On a scorching Saturday in August, 80 people from around the country and a few from overseas met at the base of the Brooklyn Bridge to participate in “Sea Paddle NYC,” a 25-mile trip around Manhattan—all on a paddle board—to raise money for autism and the environment. One of those intrepid paddlers was veterinarian Dr. Hillary Schilke of Pet Vet in Massapequa, who took up the sport two years ago. This was not only a journey of skill, but it also marked a special anniversary for her.
Schilke, 37, was raised on the water having grown up in a boating family. Six years ago, she was looking forward to starting her new life on Long Island with her fiancé Jason Dean, another veterinarian. They had both taken jobs on the island and wedding plans were already finalized. On a weekend in late August, Schilke, Jason and her family were about to go out on the boat when Jason started complaining about shortness of breath and feeling very weak. A few hours later, he died in her arms. The cause of death was a saddle embolus, a clot that blocks both sides of the pulmonary artery. He was 32 years old.
Devastated, Schilke moved on with her life, but each year in August has a memorial with Jason’s family.
“You can’t let grief bring you down. So many people sequester themselves and let a lot build up inside and you can’t do that,” she said. “Every year I meet with his family and we all talk about him. Jason lives on through our memories, our tears and our laughter.”
Schilke got busy in her new job but was looking for an outlet for her grief. One day, she walked into South Shore Paddleboards in Babylon and bought a cheap board she referred to as “the beast” and decided to give it a go.
“I studied dance for 15 years, got a business degree and became a veterinarian, but I was never an athlete,” she said. “As soon as I got on that board I was hooked.”
Schilke wanted to be close to the water and since she didn’t have a boat on Long Island, paddle boarding was the next best thing.
“I find solace on the water, it’s my soul. It’s so peaceful when I am paddle boarding,” she said. “Sometimes I talk to the people along the canal and other times I just lie on the board and let the sun and wind wash over me.”
Schilke became friends with the owner of the store who told her about SEA PADDLE.
“There were classmates of mine who ran marathons and I always wanted to do something like that but I didn’t think I could,” she said. “Here was a 25 mile race around Manhattan on a paddle board so I decided to go for it.”
Schilke started training everyday and bought a better board. On the day of the race as Schilke got on her board, she looked up and prayed to God and to Jason for the strength to finish the race.
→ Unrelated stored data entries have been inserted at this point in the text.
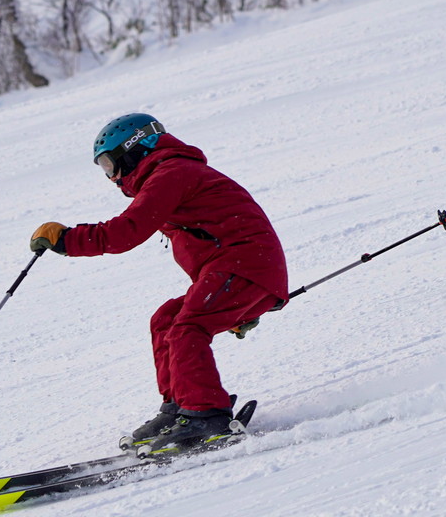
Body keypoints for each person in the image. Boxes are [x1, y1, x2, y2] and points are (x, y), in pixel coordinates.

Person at [30, 113, 288, 453]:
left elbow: (126, 232)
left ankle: (206, 414)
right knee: (166, 319)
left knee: (187, 327)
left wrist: (67, 240)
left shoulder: (171, 173)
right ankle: (180, 407)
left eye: (110, 164)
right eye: (104, 169)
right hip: (241, 271)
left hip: (246, 268)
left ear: (134, 149)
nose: (111, 177)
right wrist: (231, 308)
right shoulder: (170, 173)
The race began from the base of the Brooklyn Bridge, traveled north up the East River through the Harlem River—also called Hell’s Gate for its dangerous currents—down the Hudson and ended at Chelsea Piers.
“The water was like glass and the views of Manhattan were magnificent,” she said. “At one point a man mumbled to me that I was too close to the wall. I told him I was fine and he said, ‘No, my fish.’ He had three lines in the water so I had to duck underneath them.”
Everything was going along so smoothly for Schilke, until she paddled under the George Washington Bridge.
“The winds picked up to 20 knots and the boats were creating huge waves. The harbor police made us pull in because the ferries were crossing and a huge cruise ship was about to pull out,” said Schilke, afraid of being hit by a boat.
The harbor patrol kept an escort and jet skiers followed the racers acting as buffers and also providing them with bottled water.
After a grueling six hours and 26 minutes, Schilke finished the race, raising $2,000 on her own while her four person team raised $6,000 and the organization raised $160,000.
“I knew I was a strong person but I didn’t know I had that kind of endurance and stamina,” she said, adding that she did not fall off the board once. “Keep looking straight ahead and paddle. Let the waves move you, stay relaxed and roll with the flow.”
On Schilke’s paddle, there is an octopus with a helmet and the words YOLO.
“I’m a scuba diver and I love the octopus, many of which I have seen while diving. They are magnificent creatures that can morph into any environment. I would like to think that’s a lot like me,” she said. “I tend to adapt to whatever environment I am placed in. You only live once and although I believe that, I want to believe that we have multiple lives and each one is a completely different experience. Regardless, you should live life to the fullest because you just never know when it will end.”